If the nations haven’t the sense to be able (if they wish) to limit their families—short of resorting to such methods as War, Cannibalism, the spread of Disease, the exposure of Infants, and the like—one can only conclude that they must go on fighting and preying upon each other (industrially and militarily) till they gain the sense. Mere unbridled and irrational lust may have led to wars of extermination in the past. Love and the sacrament of a true and intimate union may come some day with the era of peace.
 Militating also against the idea of over-population is the fact that so much of our agricultural land is obviously uncared for and neglected.
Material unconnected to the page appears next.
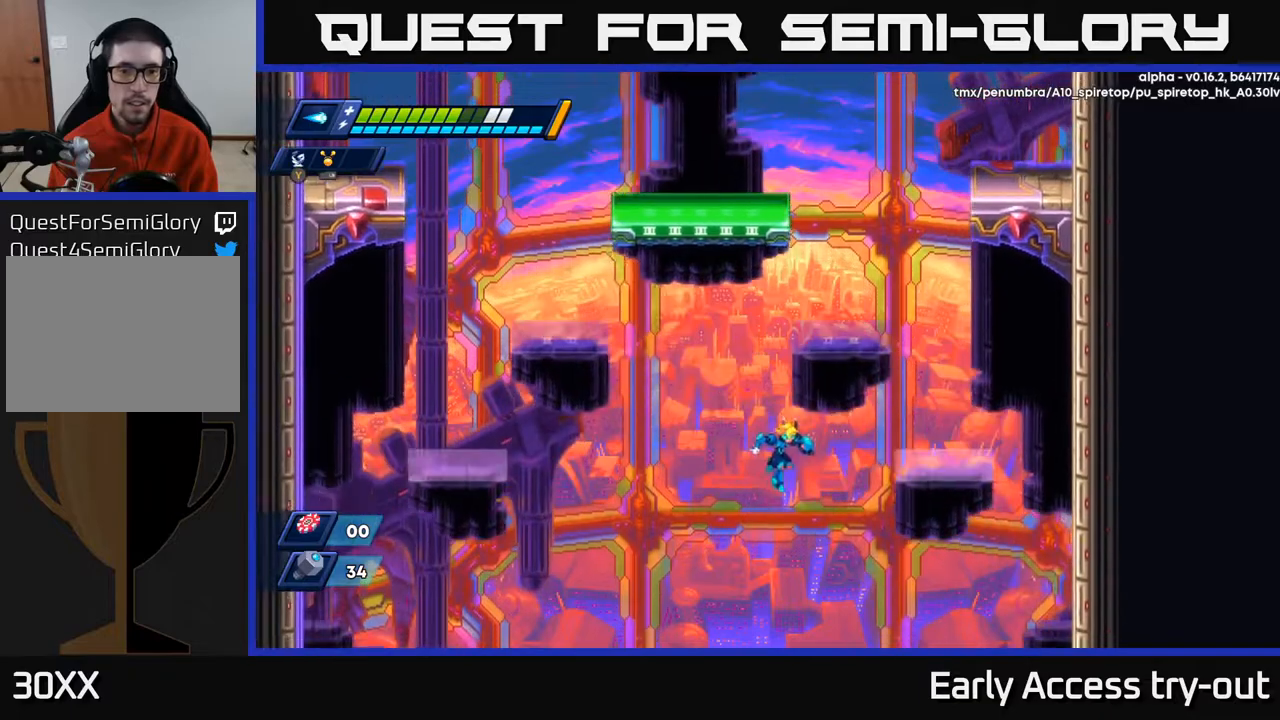
{"buttons": ["DPAD_RIGHT"], "right_stick": "center", "events": [[150, "A", "down"], [300, "A", "up"]]}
THE FRIENDLY AND THE FIGHTING INSTINCTS
Fighting is certainly a deeply ingrained instinct in the human race—the masculine portion. In the long history of human development it has undoubtedly played an important part. It has even (such is the cussedness and contrariety of Nature) helped greatly in the evolution of love and social solidarity. There is no greater bond in early stages between the members of a group or tribe than the consciousness that they have a common enemy. It is also obviously still a great pleasure to a very large proportion of our male populations—as, indeed, the fact of its being the fulfilment of a deep instinct would lead us to expect. It does not follow, however, from these remarks that we expect war in its crudest form to continue for ever. There will come a term to this phase of evolution. Probably the impact and collision between nations—if required for their impregnation and fecundity—will come about in some other way.
If fighting is an ingrained instinct, the sociable or friendly instinct is equally ingrained. We may, indeed, suppose it roots deeper. In the midst of warfare maddest foes will turn and embrace each other. In the tale of Cuchulain of Muirthemne he (Cuchulain) and Ferdiad fought for three days on end, yet at the close of each day kissed each other affectionately; and in the present war there are hundreds of stories already in circulation of acts of grace and tenderness between enemies, as well as the quaintest quips and jokes and demonstrations of sociability between men in opposing trenches who “ought” to have been slaying each other. In the Russo-Japanese War during the winter, when military movement was not easy, and the enemy lines in some cases were very near each other, the men, Russians and Japanese, played games together as a convenient and pleasant way of passing the time, and not unfrequently took to snowballing each other.